DeepMind co-founder was investigated by a law firm following staff complaints on his management style
LONDON — The truth about why DeepMind’s Mustafa Suleyman left the company he co-founded with childhood friend Demis Hassabis and New Zealander Shane Legg may finally be coming out.
Suleyman’s departure from the Google-owned and London-based AI lab was announced out of the blue in August 2019 with little explanation. “Mustafa’s taking some time out right now after 10 hectic years,” a DeepMind spokesperson said at the time.
Many assumed the entrepreneur, an Oxford University dropout now in his mid 30s, would return to DeepMind one day, but that never happened. Instead, he took up an AI policy role at Google in December 2019, leaving DeepMind watchers bewildered as to what caused the switch.
A report from The Wall Street Journal on Tuesday, that cites people familiar with the matter, claims that Suleyman had most of his management duties stripped away from him in following complaints that he bullied staff.
Google and DeepMind confirmed to CNBC on Wednesday that DeepMind staff raised concerns about Suleyman, and that a law firm was brought in to investigate.
“With the assistance of an external lawyer we looked into concerns that were raised about Mustafa’s management style,” Google and DeepMind said in a joint statement.
“As a result, he undertook professional development training to address areas of concern, which continues, and is not managing large teams.”
The companies declined to say what the unknown law firm concluded from its investigation and a DeepMind spokesperson said it wouldn’t be appropriate for the company to comment on confidential employee processes.
They added that Suleyman is now in an “individual contributor role at Google, where he makes valued contributions on AI policy and regulation.”
Suleyman did not immediately respond to a CNBC request for comment, but in response to questions from The Wall Street Journal he said he “accepted feedback that, as a co-founder at DeepMind, I drove people too hard and at times my management style was not constructive.”
He added: “I apologize unequivocally to those who were affected.”
A number of complaints were filed to a member of the DeepMind review board that was set up to monitor DeepMind’s health care work, according to a CNBC source familiar with the matter, who wished to remain anonymous due to the private nature of the discussions.
In a brief message in September, Suleyman told CNBC he was “back on Twitter” and splitting his time between London and California. He also said he was “enjoying life.”
Google acquired DeepMind for a reported $600 million in 2014, just four years after the start-up was incorporated.

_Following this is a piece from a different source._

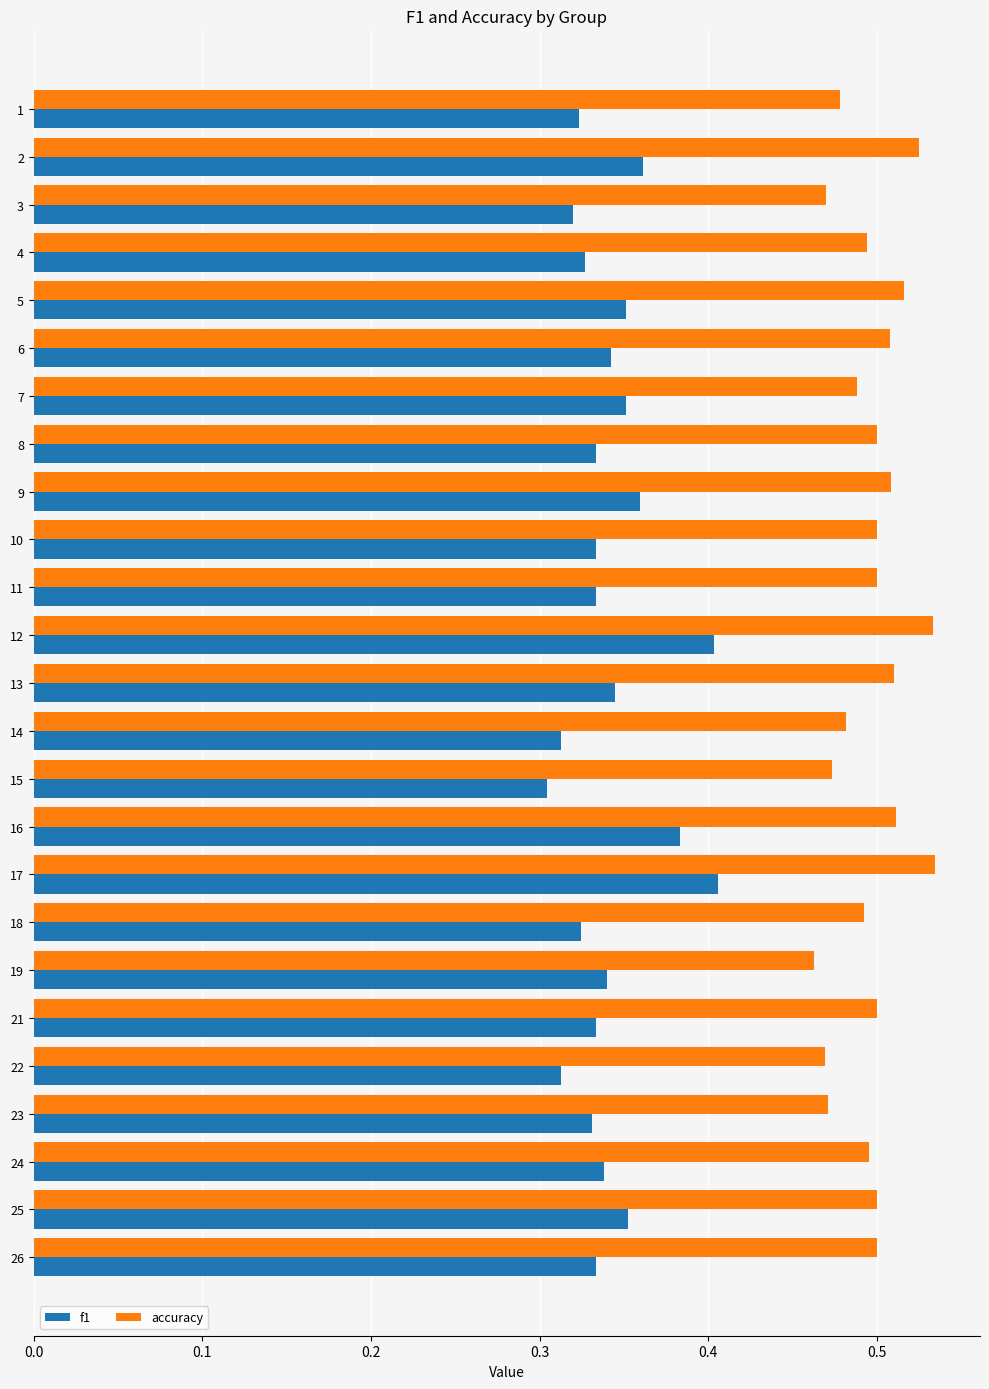

Rank the series by their maximum value, from lowest to highest.

f1, accuracy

Following the acquisition, Suleyman was tasked with leading DeepMind’s applied AI division, which set out to find commercial uses for DeepMind’s software in the real world and across Google’s products (Search, Android, YouTube, etc). He also led the company’s ethics work.

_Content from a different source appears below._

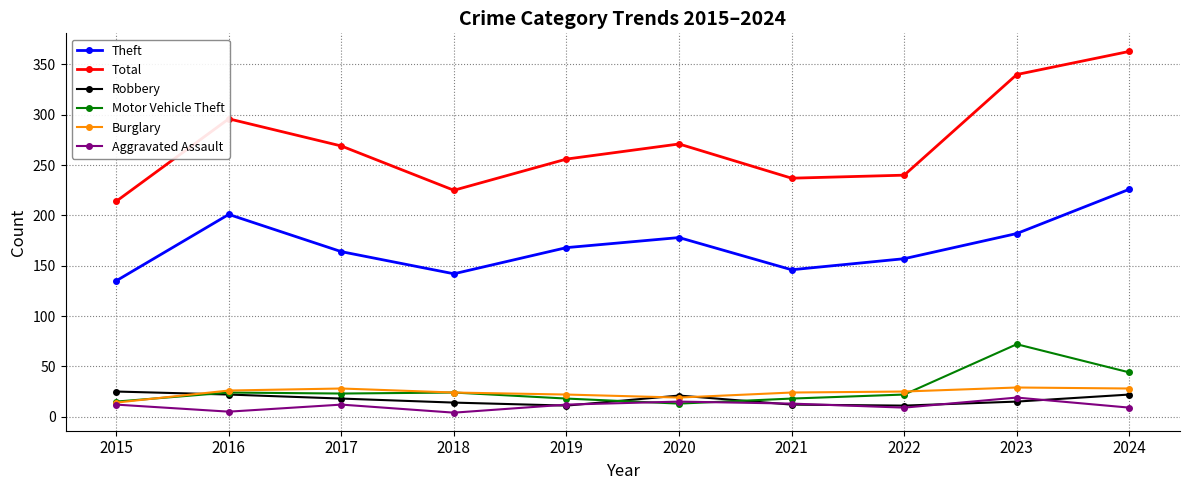

At which label does Total reach its peak?

2024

He successfully led a project that enabled Google to slash the amount of energy the cooling units in its huge data centers use, but his talks with U.K. utility firm National Grid didn’t materialize.
Unlike Google’s bosses, Suleyman doesn’t have a technical background. He studied philosophy and theology at Oxford University, before dropping out to set up a counselling service for young Muslims. From there, he went on to work for former London Mayor Ken Livingstone, before moving on to set up a consultancy practice called Reos Partners that counted the U.N., the U.S. government, the Dutch government, WWF and Shell among its clients.
Some more technically inclined Googlers see Suleyman as something of an imposter and not very “Googley,” a source with links to DeepMind, who wanted to remain anonymous due to the nature of the discussion, told CNBC.
Many outsiders, however, view him as a passionate and thoughtful leader and he became known as a liberal activist following a number of public talks on how he wanted DeepMind’s AI to tackle the world’s biggest problems including climate change and health care.